只要进了村,就安全了。
“走!”
艾伦大手一挥,朝身后的残兵们吼道,“前面就是新兴里!进了村就有吃的!有医疗兵!有热咖啡!都给我起来!”
“跑完这最后两公里!北极熊团还没完!”
剩下的不到五百名残兵,在这句话的鼓舞下重新振作起来,拖着疲惫不堪的身体从雪地上爬起来,跌跌撞撞地跟着艾伦,往新兴里方向走去。

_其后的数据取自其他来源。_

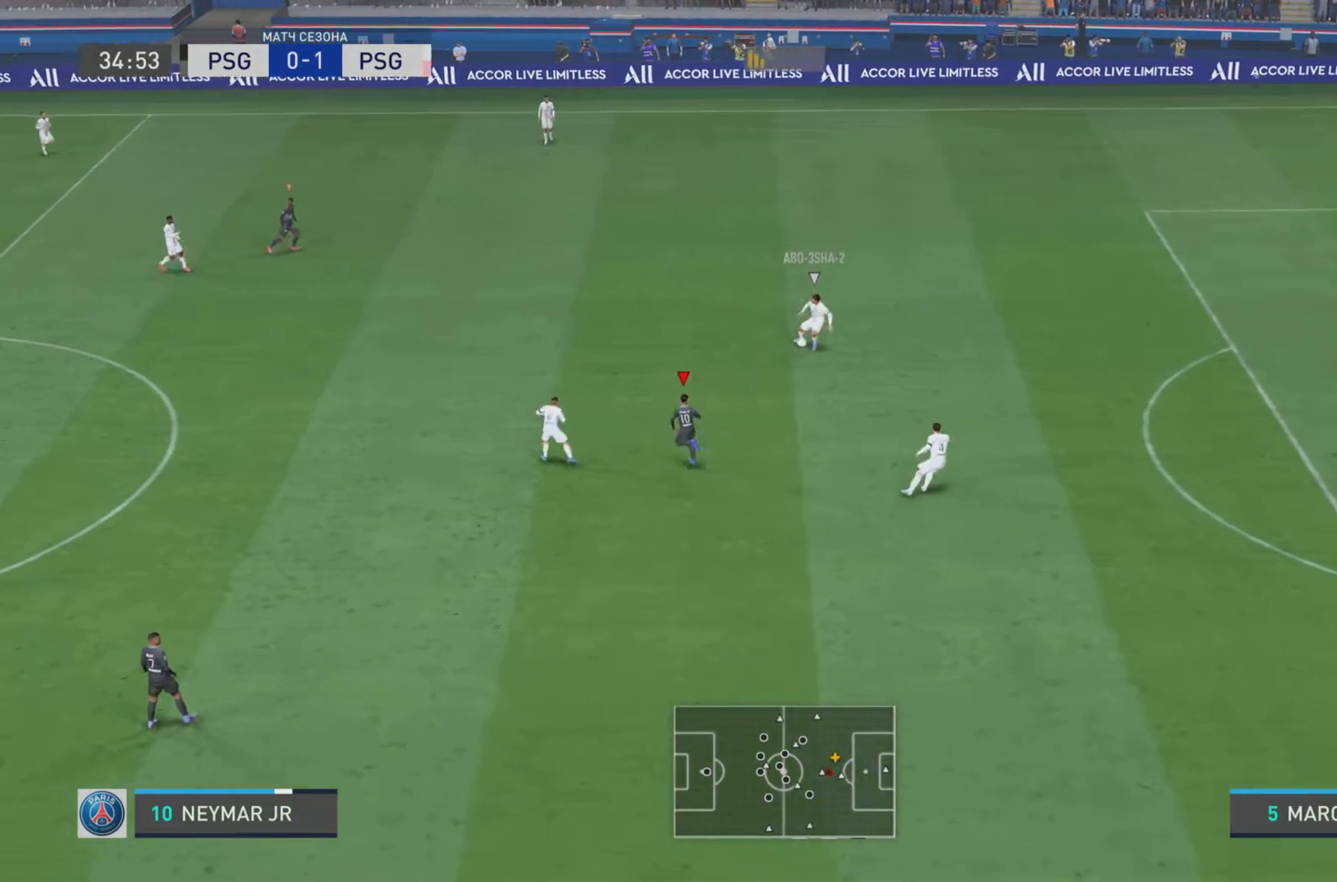
{"buttons": ["L1"], "left_stick": "up-right", "right_stick": "center", "events": [[368, "R1", "up"], [434, "L1", "down"], [468, "left_stick", "up-right"]]}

队伍在雪原上拉成了一条稀稀拉拉的人线,像是一群在暴风雪中跋涉的旅人,终于看到了前方的灯火。
有人嘴里开始哼《白色圣诞节》,声音微弱而沙哑。
有人从口袋里摸出最后一根香烟,用冻得发抖的手指划着火柴。
有人开始检查枪械,把弹仓里仅剩的子弹数了一遍又一遍。
艾伦走在最前面,步伐坚定而有力,劫后余生的亢奋在血管里奔涌,驱散了寒冷和疲惫。
他已经在脑子里盘算着回到新兴里之后要做的事。
先给师部发报,报告突围情况,请求进一步的指示。
然后整顿残部,重新编组,把打散的连排重新捏合起来。
最后补充弹药和食物,加固工事,准备应对今晚可能再次发生的夜袭。
昨晚上他们能守住,今晚也一定能守住,只要师部支援.......
忽然,他的脚步突然顿住,因为就在他前方不远处,枪声骤然炸响。
“哒哒哒哒!”
“哒哒哒哒哒!”
捷克式轻机枪那种特有的短点射声,和勃朗宁重机枪的沉闷连射声,交织在一起,从新兴里村庄的方向传过来。
艾伦的笑容一寸一寸地从脸上剥落,他缓缓举起望远镜,对准新兴里村口那座半塌的石桥。
石桥上站着的不是美军的岗哨,而是一排穿着深绿色防寒冬装的志愿军战士。
他们的军装和艾伦记忆中的志愿军完全不同。
昨天的志愿军,穿的是洗得发白、打着补丁、厚薄不一的旧棉袄。
而眼前这些志愿军,身上是挺括厚实、颜色统一的新式军服,防寒帽的护耳整齐地翻下来遮住耳朵,手套裹着的手指稳稳地握着枪。